We were approached by the Priest of a large shrine near my home in Kurashiki about remaking the over one-hundred year old wheeled cart that carried the float for their festival each year. In Japan, the notion of the festival is two-fold. The word itself (祭る, matsuru) means to feast and celebrate, but first and foremost to offer prayer, deify, and worship. As far as I can tell this is a tradition that most countries in the world have had and/or still have but here in Japan many people's live are quite founded in the festival that their small village, or perhaps large city holds each year. It is a staggeringly large event in either case, and people work diligently together to make it memorable for children and adults alike.
This (台, dai) that we have had the opportunity to work on has been an interesting study.

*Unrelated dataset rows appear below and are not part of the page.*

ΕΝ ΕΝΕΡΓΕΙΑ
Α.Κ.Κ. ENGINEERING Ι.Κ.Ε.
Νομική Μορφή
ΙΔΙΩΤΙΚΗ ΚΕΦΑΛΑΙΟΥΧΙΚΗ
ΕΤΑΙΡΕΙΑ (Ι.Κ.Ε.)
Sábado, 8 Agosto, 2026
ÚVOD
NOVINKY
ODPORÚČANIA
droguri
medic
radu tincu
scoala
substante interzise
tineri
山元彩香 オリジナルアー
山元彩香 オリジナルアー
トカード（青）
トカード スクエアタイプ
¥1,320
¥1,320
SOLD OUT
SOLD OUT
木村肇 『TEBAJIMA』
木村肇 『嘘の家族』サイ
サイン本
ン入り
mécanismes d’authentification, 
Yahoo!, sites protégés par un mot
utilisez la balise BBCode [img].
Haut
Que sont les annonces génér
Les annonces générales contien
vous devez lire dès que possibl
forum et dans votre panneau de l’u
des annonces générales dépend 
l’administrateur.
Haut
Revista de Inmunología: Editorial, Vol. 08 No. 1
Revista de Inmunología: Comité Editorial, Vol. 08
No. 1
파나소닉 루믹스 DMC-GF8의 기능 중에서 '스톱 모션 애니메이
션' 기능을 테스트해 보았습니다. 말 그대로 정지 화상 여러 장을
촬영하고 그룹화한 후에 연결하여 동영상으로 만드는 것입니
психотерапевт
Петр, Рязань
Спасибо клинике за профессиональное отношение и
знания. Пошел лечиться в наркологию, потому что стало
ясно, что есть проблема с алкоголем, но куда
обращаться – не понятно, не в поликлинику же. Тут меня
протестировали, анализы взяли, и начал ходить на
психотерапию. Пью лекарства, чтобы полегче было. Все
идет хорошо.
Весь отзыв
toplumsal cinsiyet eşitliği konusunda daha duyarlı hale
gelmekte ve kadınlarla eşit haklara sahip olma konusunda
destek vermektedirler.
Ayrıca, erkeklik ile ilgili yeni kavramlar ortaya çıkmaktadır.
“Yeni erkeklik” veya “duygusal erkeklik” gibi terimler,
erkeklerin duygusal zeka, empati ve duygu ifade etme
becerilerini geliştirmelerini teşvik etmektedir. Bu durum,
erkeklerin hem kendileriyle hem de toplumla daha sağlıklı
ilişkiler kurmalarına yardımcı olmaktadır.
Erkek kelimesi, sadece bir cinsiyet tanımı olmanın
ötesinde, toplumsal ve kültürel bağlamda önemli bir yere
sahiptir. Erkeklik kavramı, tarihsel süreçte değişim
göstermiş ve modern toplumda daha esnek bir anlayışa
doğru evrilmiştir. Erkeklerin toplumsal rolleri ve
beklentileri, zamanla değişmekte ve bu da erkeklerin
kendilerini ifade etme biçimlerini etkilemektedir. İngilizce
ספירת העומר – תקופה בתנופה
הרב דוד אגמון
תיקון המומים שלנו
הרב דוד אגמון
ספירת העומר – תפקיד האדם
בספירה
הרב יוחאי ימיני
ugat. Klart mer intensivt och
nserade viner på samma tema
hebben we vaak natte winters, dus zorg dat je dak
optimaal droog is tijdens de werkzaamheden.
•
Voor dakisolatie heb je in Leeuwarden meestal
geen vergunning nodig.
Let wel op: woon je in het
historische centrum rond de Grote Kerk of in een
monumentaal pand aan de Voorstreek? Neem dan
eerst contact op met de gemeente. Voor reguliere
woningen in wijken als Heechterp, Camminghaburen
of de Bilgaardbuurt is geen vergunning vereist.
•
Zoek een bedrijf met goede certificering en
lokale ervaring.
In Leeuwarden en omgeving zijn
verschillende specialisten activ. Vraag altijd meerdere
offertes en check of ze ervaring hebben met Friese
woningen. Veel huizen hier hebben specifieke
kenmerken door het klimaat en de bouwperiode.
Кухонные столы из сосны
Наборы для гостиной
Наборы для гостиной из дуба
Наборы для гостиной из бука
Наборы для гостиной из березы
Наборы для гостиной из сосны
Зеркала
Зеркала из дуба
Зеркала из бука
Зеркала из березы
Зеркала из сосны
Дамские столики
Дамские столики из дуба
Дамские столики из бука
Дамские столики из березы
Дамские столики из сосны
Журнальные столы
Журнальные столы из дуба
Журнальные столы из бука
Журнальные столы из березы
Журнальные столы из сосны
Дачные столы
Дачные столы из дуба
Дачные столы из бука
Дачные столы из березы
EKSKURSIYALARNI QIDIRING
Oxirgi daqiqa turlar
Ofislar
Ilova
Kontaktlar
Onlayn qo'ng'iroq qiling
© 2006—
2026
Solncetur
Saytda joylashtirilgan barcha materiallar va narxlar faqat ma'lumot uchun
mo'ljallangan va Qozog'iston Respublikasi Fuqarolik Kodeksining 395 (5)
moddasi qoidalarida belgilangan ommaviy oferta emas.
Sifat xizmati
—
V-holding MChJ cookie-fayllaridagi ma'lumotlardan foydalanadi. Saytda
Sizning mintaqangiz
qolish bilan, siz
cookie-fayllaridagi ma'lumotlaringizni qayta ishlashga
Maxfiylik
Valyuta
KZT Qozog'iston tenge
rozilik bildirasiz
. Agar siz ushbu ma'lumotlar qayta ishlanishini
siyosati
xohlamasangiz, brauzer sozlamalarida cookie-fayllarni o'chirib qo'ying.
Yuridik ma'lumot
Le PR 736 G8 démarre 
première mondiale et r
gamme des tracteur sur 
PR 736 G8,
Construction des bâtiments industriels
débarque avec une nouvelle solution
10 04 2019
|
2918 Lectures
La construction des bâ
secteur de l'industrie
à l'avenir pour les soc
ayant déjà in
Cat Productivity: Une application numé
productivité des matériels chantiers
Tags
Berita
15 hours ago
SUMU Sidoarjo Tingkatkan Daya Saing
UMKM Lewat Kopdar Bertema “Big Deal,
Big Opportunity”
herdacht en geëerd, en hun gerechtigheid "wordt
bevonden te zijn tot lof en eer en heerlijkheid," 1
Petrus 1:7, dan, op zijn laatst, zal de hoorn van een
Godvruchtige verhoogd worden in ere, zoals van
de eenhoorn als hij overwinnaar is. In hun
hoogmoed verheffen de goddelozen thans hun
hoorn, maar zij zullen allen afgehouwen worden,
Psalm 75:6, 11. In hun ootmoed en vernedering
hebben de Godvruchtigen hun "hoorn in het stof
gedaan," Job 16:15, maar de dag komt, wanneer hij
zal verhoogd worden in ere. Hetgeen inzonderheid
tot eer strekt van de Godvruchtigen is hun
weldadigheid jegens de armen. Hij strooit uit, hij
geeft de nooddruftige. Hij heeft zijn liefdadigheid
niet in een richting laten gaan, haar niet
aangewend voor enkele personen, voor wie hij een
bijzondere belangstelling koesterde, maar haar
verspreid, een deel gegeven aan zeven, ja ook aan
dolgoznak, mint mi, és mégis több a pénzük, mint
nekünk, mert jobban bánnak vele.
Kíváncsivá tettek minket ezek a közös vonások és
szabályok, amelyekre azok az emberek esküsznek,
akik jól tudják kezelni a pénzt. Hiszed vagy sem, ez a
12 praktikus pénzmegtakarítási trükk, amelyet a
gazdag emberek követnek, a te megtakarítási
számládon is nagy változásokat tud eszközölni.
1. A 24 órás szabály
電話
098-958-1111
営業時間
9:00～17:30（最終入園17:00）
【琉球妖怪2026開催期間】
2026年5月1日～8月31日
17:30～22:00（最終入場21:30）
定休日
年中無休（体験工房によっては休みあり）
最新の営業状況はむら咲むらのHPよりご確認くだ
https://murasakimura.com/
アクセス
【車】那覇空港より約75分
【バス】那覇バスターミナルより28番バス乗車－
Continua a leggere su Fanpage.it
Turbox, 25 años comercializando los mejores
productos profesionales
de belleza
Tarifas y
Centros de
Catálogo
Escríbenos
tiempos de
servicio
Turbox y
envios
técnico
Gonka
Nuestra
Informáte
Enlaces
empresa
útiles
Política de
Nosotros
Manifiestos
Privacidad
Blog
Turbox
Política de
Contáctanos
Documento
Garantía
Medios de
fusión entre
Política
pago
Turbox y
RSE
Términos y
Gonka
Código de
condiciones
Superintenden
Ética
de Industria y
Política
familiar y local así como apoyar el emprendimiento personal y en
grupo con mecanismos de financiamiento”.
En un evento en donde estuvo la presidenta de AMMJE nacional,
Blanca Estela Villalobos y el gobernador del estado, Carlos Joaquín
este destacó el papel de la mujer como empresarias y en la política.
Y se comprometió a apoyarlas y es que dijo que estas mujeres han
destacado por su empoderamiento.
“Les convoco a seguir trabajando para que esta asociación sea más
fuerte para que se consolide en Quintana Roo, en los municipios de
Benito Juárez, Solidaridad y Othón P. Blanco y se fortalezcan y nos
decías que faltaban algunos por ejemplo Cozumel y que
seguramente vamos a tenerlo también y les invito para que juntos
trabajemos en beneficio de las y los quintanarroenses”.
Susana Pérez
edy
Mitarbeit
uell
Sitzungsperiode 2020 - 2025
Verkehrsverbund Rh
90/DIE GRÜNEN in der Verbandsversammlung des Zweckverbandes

Albeit a small piece compared to many architectural projects we work on everything has to work in tandem with two different sets of wheels, and the springs and axles that accompany them. It is an ingenious device that can travel through large and small streets with flexibility. That said the wood had to be considered, milled and juxtaposed in a way that was suitable for such a little buggy.
The top boards and the handle are an oak for sturdiness under the wear and tear of having the large float ride on them. The framework is a chestnut in following with the older existing jinriki. The rest of the float is done in a local Japanese cypress to be rot resistant, be long lasting, and have a lovely smell.
Soon we should have the new bronze work for the corners, just a bit more and she's ready to go home!
Great fun! Thanks to Ashitaka Shrine for the opportunity!